The third day saw our first lecturer from outside the parkour/ADD community giving a talk on the possibilities of the discipline in schools. We also introduced the ADAPT certification to the groups, again, expertly done by a certain Mr Vigroux Senior. Motives for teaching were discussed and some sage advice expounded by many, but Chau and Steph especially. A reminder, in particular, that there is no obligation to teach: in order to do so you must really KNOW the discipline, have lived it and have that experience. And that is not enough; you must really want to teach and know deep down personally, that you are both ready and able to teach.

The afternoon saw an impromptu conditioning break out in the small amount of free-time we had. Some chose to train in their own way but a small contingent of French, Finnish, myself and a couple of others embarked on an arm session comprising various pulling exercises. As always (and for those who don't know already), this was done with sets of 6 or 11 repetitions, being the traditional 5 or 10 but with one extra for family or friends who aren't there: an important reminder that we don't just train for ourselves, but for the group. Feeling suitably beasted, I was mock-alarmed to discover that Laurent was inviting us to join him for a "handstand-block": a series of exercises that started with an 11 second handstand followed by 6 press-ups repeated 6 times and got worse from there! Suffice to say we all tried our best but could not keep up with a man who frankly, must be at least part machine.

"the lake outside the hotel was incredibly cold but not, apparently, enough to deter many of the guys from going for a swim"

Day 4 saw quite a few sleepy faces due to the fire-alarm which helpfully decided to make sure we were all up and ready a little earlier than was strictly necessary. Having being rudely interrupted from my slumber, I decided to take it out on those stairs again and met Martin and Laurent who had either decided the same, or managed to beat the fire-alarm downstairs. More outside lecturers began the day proper, followed closely by an excellent presentation by the Danish who were considering possible avenues of future co-operation amongst other things. After the intellectual start to the day, it was time for the French to give everyone some ideas about advanced conditioning and practise, and time for me to regret my decision to frequent the steps earlier that day as after a brief jog, we spent the majority of the next 2 hours going up them in a variety of manners. Needless to say, Laurent seemed fresher on his second attack of the stairs than most people engaging it for the first time that day.

The day and week were rounded off by everyone going to a viking restaurant in the city and enjoying an excellent meal. Despite some of the more hard core staying awake a little longer, Thomas and I beat a hastyish retreat to the hotel in anticipation of the 4.30 alarm call in order for us to make our bus to the airport the next day.

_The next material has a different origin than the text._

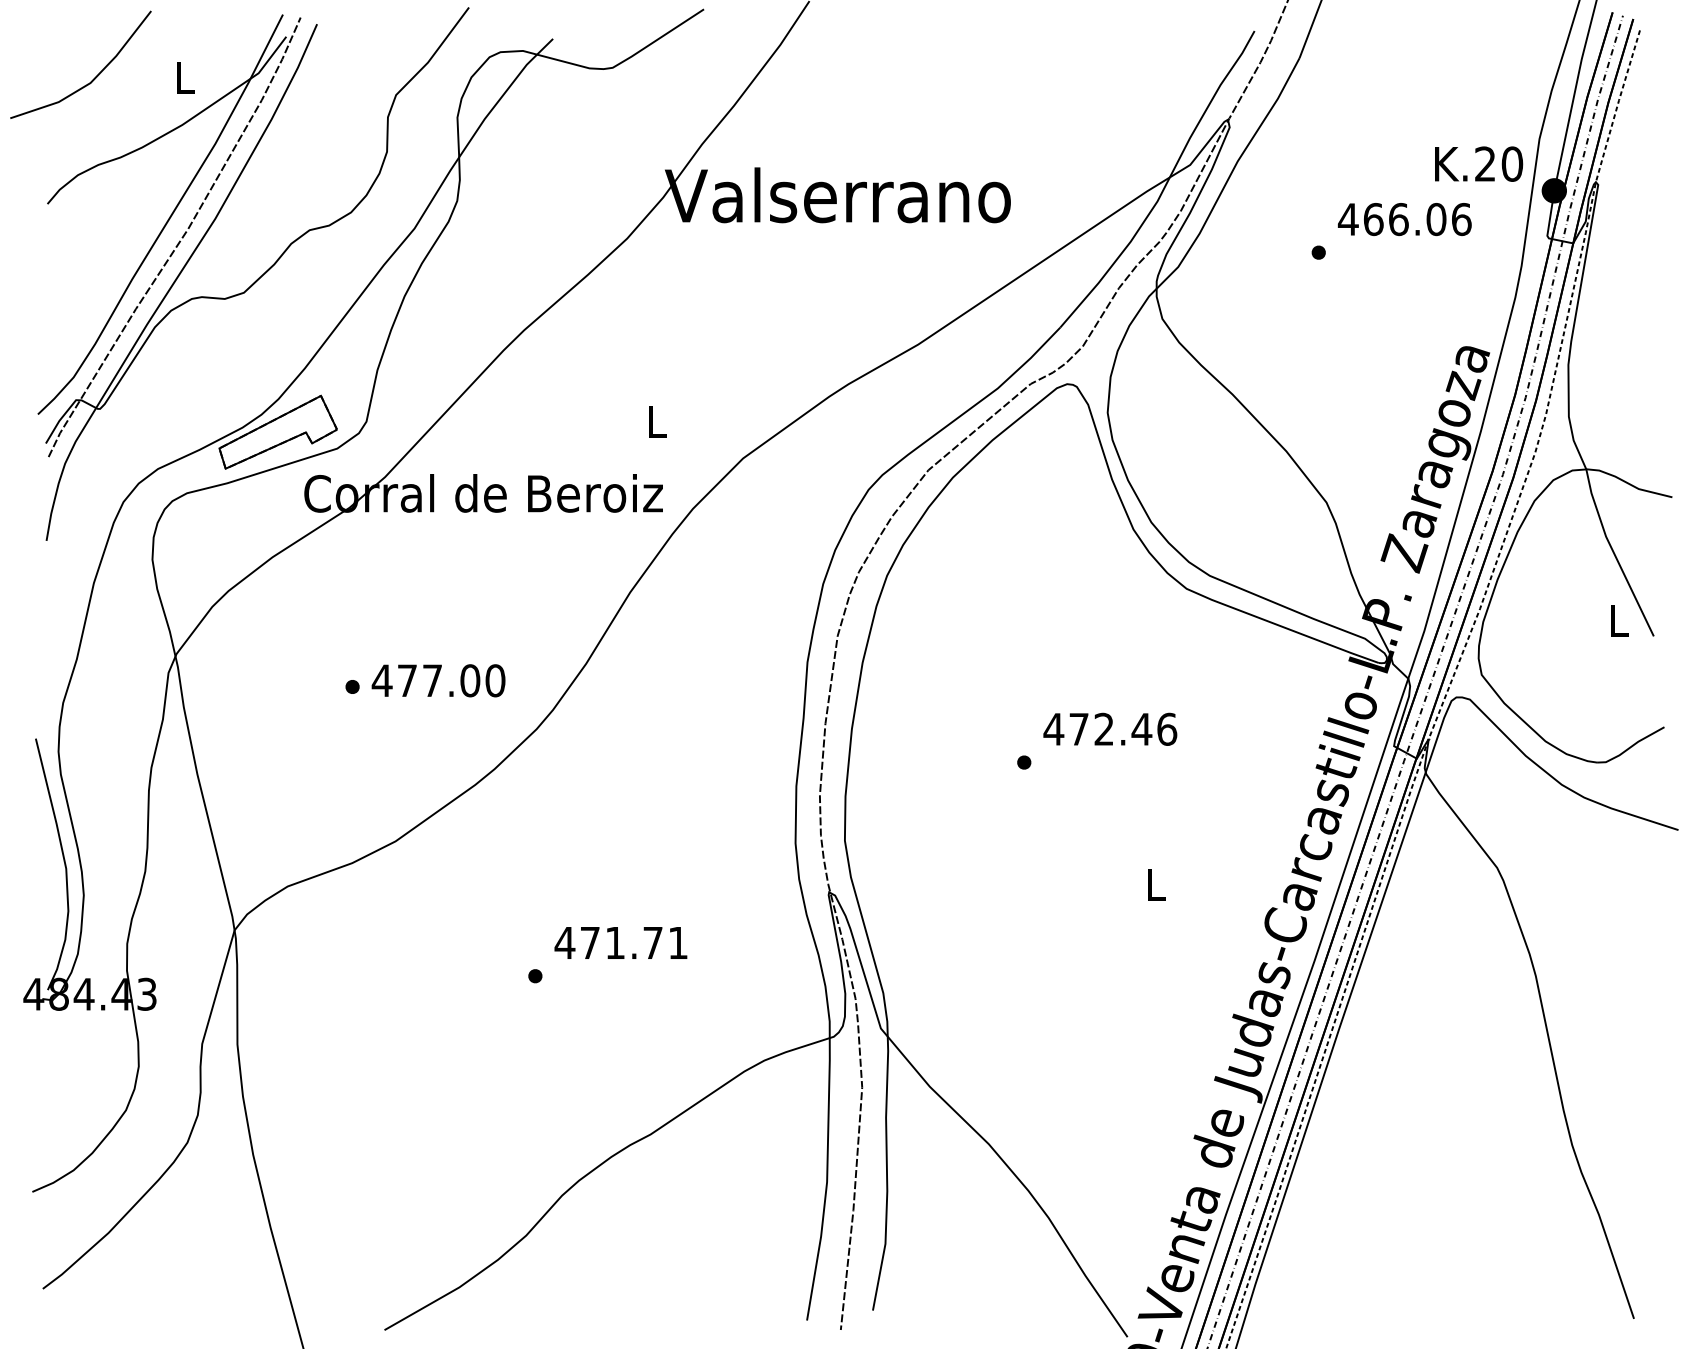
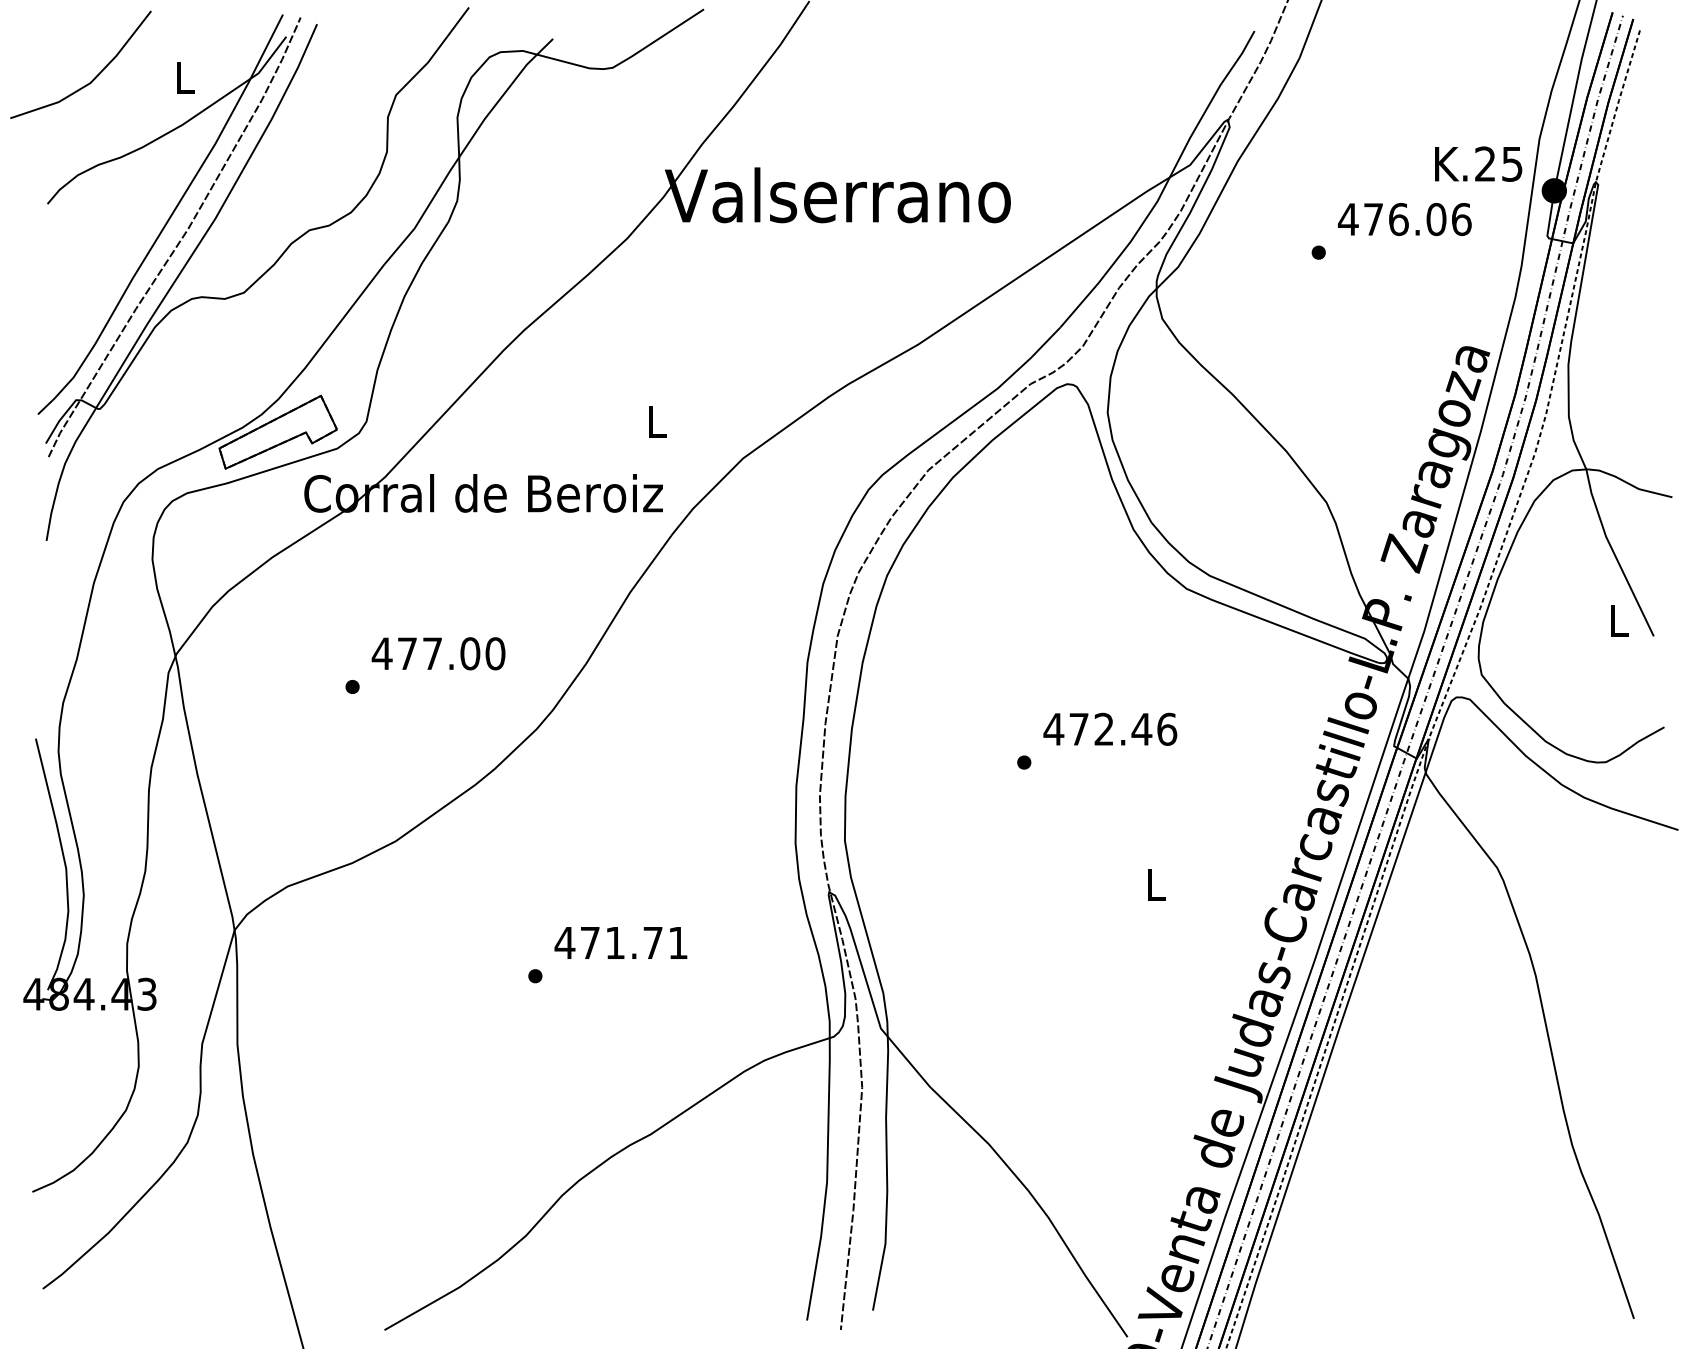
text at (1512, 163): K.20 -> K.25
text at (1373, 219): 466.06 -> 476.06
text at (438, 680) position: (438, 680) -> (438, 653)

A few other vague details and memories from the week have occured to me in no sensible order:

Firstly; saunas are extremely smegging hot! Having not been in one for a number of years, I had completely forgotten what it was like to breath through your mouth because it burnt too much to try the usual nasal cavity.

Secondly; on the other extreme of the spectrum, the lake outside the hotel was incredibly cold but not, apparently, enough to deter many of the guys from going for a swim, and Thomas frequenting the water at all manner of odd hours, when the best I could manage was to stay in for about a minute holding onto the pier!

Thirdly; thanks to all who came to the seminar and shared, learned, took part and trained: Italy, Spain, Portugal, Denmark, France, Finland and, of course, the French B-team aka UK.

Lastly; Perttu was, despite his claims to have had help, an absolute trooper and star without whom the seminar would have flopped badly. A man who not only managed to stay out when Thomas and I heard our beds calling, but who then had to be awake at random 2 hourly periods throughout the night and early hours to drive people to the bus station. Thanks also go to the Finnish guys for being generally helpful throughout the trip.